I was honored to attend the unveiling of the portraits of President Barack Obama and Michelle Obama.
The ceremonial event took place at the National Portrait Gallery, which is part of the Smithsonian Institution, in Washington, DC on Abraham Lincoln’s birthday, February 12.
The talented artists, Amy Sherald and Kehinde Wiley, were the first two African Americans to paint official portraits of the President and First Lady. This made the day especially meaningful. The portraits themselves are fascinating pieces of artwork and will undoubtedly be the subject of considerable commentary for years to come.
For me, they represent the seriousness of President Obama and the grace and intelligence of Michelle.
I had the privilege of working with President Obama on a number of projects, and the primary impression I retain is of the enormous responsibility he carried during his White House years. His devotion to our country and passion for our fellow Americans was always present, and his portrait keenly captures that outlook for me.

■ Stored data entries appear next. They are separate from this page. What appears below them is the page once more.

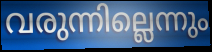
വരുന്നില്ലെന്നും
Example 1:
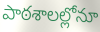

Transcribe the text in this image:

పాఠశాలల్లోనూ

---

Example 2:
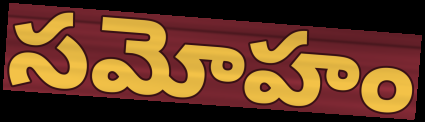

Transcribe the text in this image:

సమోహం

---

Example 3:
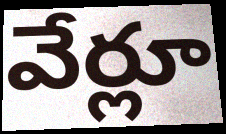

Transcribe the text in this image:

వేర్లూ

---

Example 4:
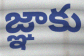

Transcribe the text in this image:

జ్ఞాకు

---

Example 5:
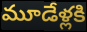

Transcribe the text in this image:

మూడేళ్లకి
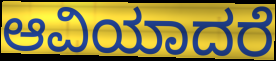
ಆವಿಯಾದರೆ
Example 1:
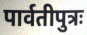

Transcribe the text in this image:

पार्वतीपुत्रः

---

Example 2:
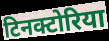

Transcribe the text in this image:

टिनक्टोरिया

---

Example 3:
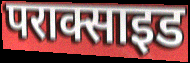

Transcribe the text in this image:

पराक्साइड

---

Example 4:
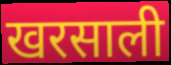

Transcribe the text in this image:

खरसाली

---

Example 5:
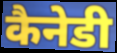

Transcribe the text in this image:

कैनेडी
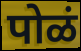
पोळं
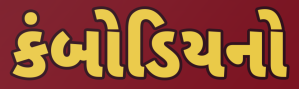
કંબોડિયનો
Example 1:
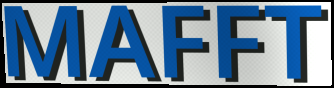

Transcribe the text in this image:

MAFFT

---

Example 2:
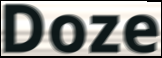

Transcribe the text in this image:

Doze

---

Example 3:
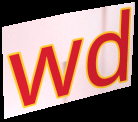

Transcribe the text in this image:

wd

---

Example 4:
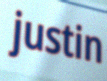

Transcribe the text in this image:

justin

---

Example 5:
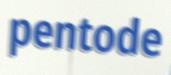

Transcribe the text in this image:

pentode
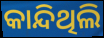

The National Portrait Gallery itself is a great treasure. I have viewed numerous exhibits there which tell the rich history of America. Studying the depictions of men and women from our past inspires and helps me to imagine what America can be when it is at its best.
These new portraits of the first African American President and the First Lady who served with him, painted by two intelligent and sensitive artists, will reflect brightly on our country.
For years to come, our citizens, young and old, of all backgrounds and ethnicities, will know that in America, anyone can aspire to greatness and achieve it.